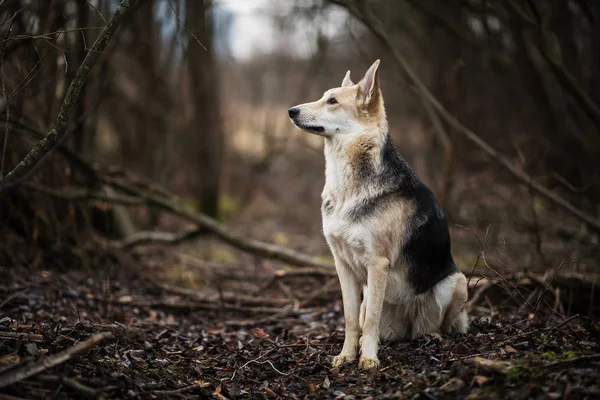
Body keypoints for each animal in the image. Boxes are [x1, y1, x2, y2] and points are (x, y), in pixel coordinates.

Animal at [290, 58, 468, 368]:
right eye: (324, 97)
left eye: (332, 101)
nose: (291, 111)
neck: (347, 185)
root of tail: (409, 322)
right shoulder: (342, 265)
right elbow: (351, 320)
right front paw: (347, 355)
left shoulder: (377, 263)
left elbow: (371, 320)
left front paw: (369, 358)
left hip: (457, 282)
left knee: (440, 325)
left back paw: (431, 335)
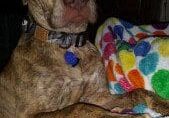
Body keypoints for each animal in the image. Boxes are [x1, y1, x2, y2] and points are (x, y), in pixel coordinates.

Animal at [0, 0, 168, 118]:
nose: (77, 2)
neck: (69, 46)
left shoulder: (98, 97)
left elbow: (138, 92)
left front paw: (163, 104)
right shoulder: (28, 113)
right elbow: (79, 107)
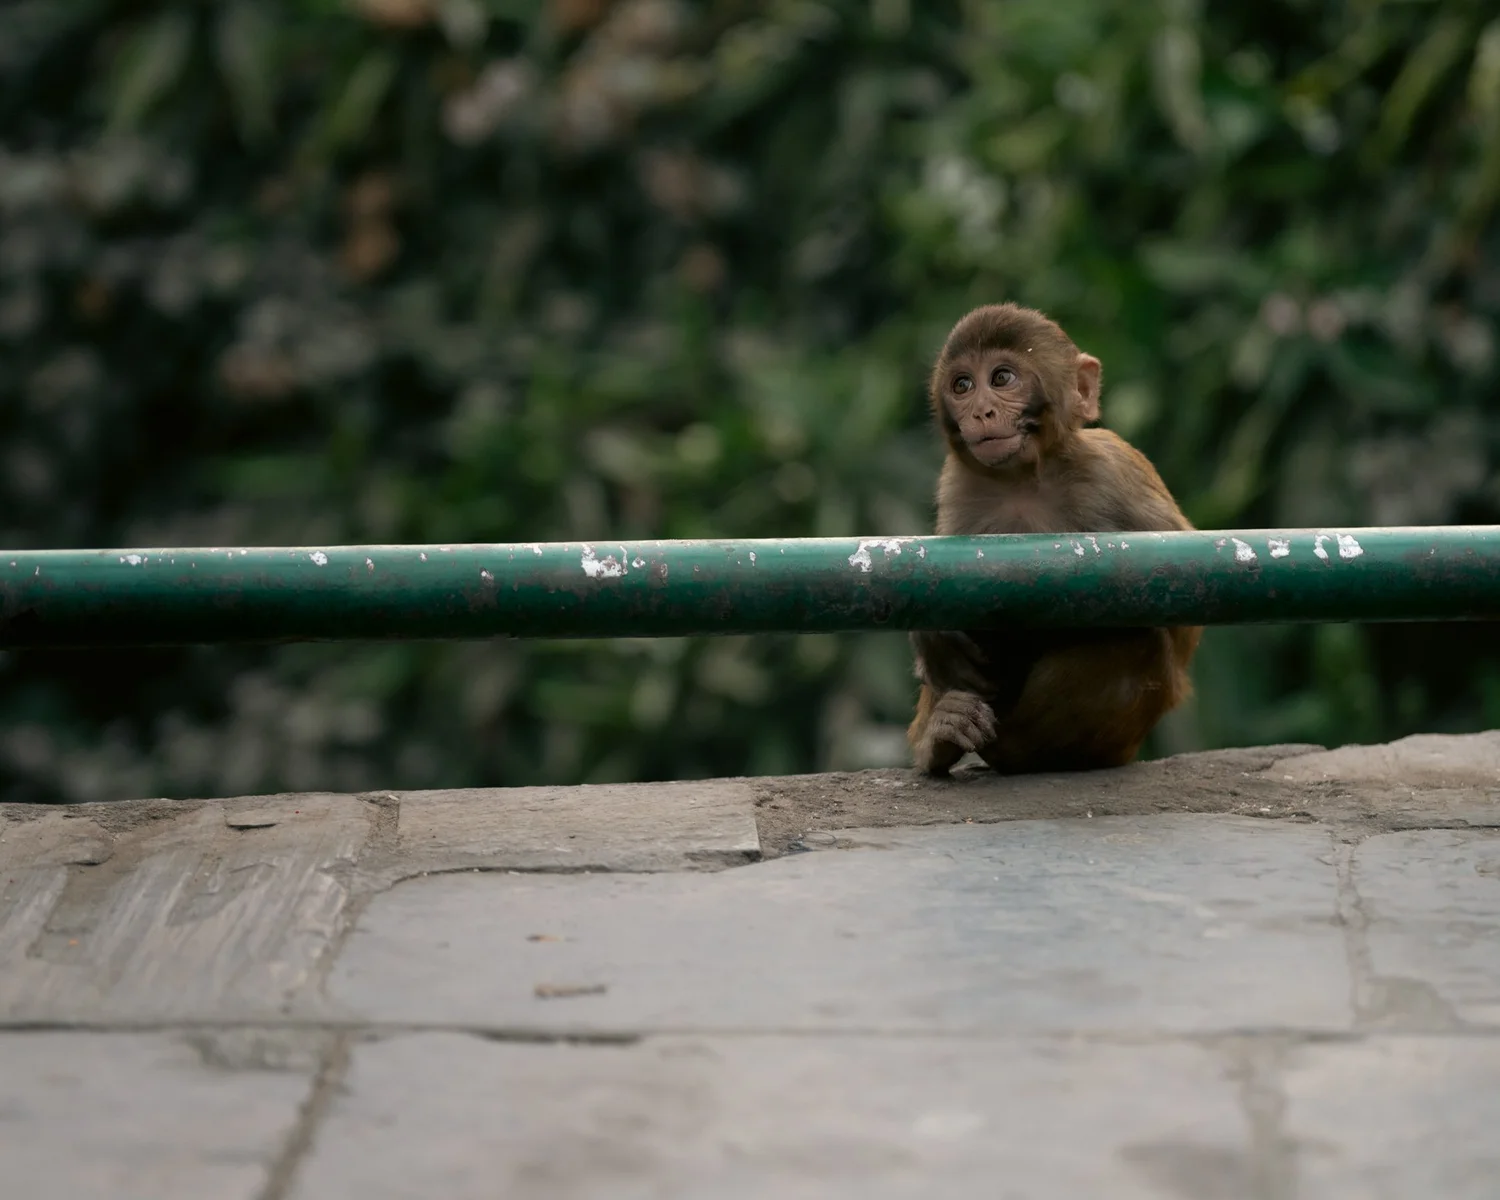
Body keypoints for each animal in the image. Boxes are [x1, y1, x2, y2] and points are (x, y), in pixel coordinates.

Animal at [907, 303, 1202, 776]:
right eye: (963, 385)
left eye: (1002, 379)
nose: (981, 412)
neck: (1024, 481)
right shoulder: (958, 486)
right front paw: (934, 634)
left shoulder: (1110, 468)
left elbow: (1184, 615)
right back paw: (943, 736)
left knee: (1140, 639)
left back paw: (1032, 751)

........

| Exercise requirements |
Please print every record above exactly, but leave the pictures out.

| Result of the task |
Body keypoints for each animal in the image. Boxes are [x1, y1, x2, y2] and points are (x, y), in pixel coordinates.

Animal at [290, 58, 468, 368]:
right eye: (324, 97)
left eye: (332, 101)
nose: (291, 111)
neck: (347, 185)
root of tail: (409, 322)
right shoulder: (342, 265)
right elbow: (351, 320)
right front paw: (347, 355)
left shoulder: (377, 263)
left elbow: (371, 320)
left front paw: (369, 358)
left hip: (457, 282)
left knee: (440, 325)
left back paw: (431, 335)
Body keypoints for each animal in the image. Boxes are [x1, y1, x2, y2] and points are (x, y), in pixel coordinates.

Animal at [0, 0, 168, 118]:
nose: (77, 2)
neck: (69, 46)
left shoulder: (98, 97)
left elbow: (138, 92)
left front paw: (163, 104)
right shoulder: (28, 113)
right elbow: (79, 107)
Body keypoints for each animal in the image. Boxes are [x1, y1, x2, y2] and points are (x, y), in pixel coordinates.

Animal at [907, 303, 1202, 776]:
right eye: (963, 385)
left eye: (1002, 379)
nose: (981, 412)
neck: (1024, 481)
right shoulder: (958, 486)
right front paw: (934, 634)
left shoulder: (1110, 468)
left elbow: (1184, 615)
right back paw: (943, 736)
left knee: (1140, 639)
left back paw: (1032, 751)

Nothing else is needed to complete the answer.